Path Following Method for Curved Waterways Based on Electronic Navigational Charts
摘要
This paper addresses the challenges of trajectory tracking accuracy and adaptive control for vessels navigating curved waterways by proposing an integrated approach combining a digital twin environment derived from Electronic Navigational Charts (ENCs) and a curvature-adaptive Model Predictive Control. First, a high-precision digital twin model of the waterway is constructed through the extraction, filtering, and fusion of multi-source static elements (e.g., shorelines, depth contours, and navigation marks) from S-57 ENCs, establishing an environmental perception foundation for autonomous navigation.
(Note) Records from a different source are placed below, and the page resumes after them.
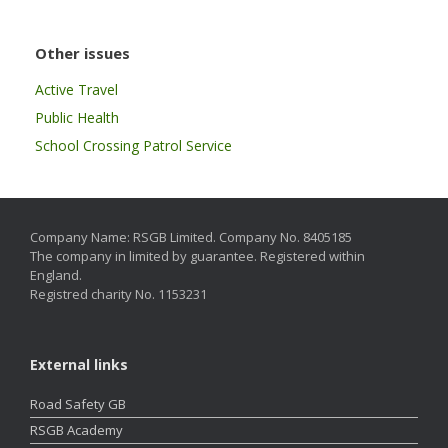
Other issues
Active Travel
Public Health
School Crossing Patrol Service
Company Name: RSGB Limited. Company No. 8405185
The company in limited by guarantee. Registered within
England.
Registred charity No. 1153231
External links
Road Safety GB
RSGB Academy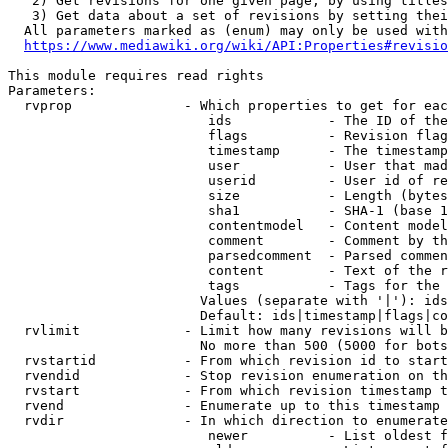
   2) Get revisions for one given page, by using titles
   3) Get data about a set of revisions by setting thei
  All parameters marked as (enum) may only be used with
https://www.mediawiki.org/wiki/API:Properties#revisio
This module requires read rights

Parameters:

  rvprop              - Which properties to get for eac
                         ids            - The ID of the
                         flags          - Revision flag
                         timestamp      - The timestamp
                         user           - User that mad
                         userid         - User id of re
                         size           - Length (bytes
                         sha1           - SHA-1 (base 1
                         contentmodel   - Content model
                         comment        - Comment by th
                         parsedcomment  - Parsed commen
                         content        - Text of the r
                         tags           - Tags for the 
                        Values (separate with '|'): ids
                        Default: ids|timestamp|flags|co
  rvlimit             - Limit how many revisions will b
                        No more than 500 (5000 for bots
  rvstartid           - From which revision id to start
  rvendid             - Stop revision enumeration on th
  rvstart             - From which revision timestamp t
  rvend               - Enumerate up to this timestamp 
  rvdir               - In which direction to enumerate
                         newer          - List oldest f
Subsequently, to overcome the limitations of conventional Line-of-Sight (LOS) guidance—such as fixed look-ahead distances and neglect of vessel dynamics in curved waterways—a curvature-adaptive dynamic LOS algorithm is developed. This algorithm dynamically adjusts the look-ahead distance by coupling real-time vessel speed with local waterway curvature. Furthermore, an adaptive PID control strategy is integrated to update the model and optimise heading control based on real-time vessel response data, thereby enhancing adaptability to time-varying dynamics and unknown disturbances. Experimental results demonstrate that the proposed method achieves superior tracking accuracy and robustness in curved waterway scenarios.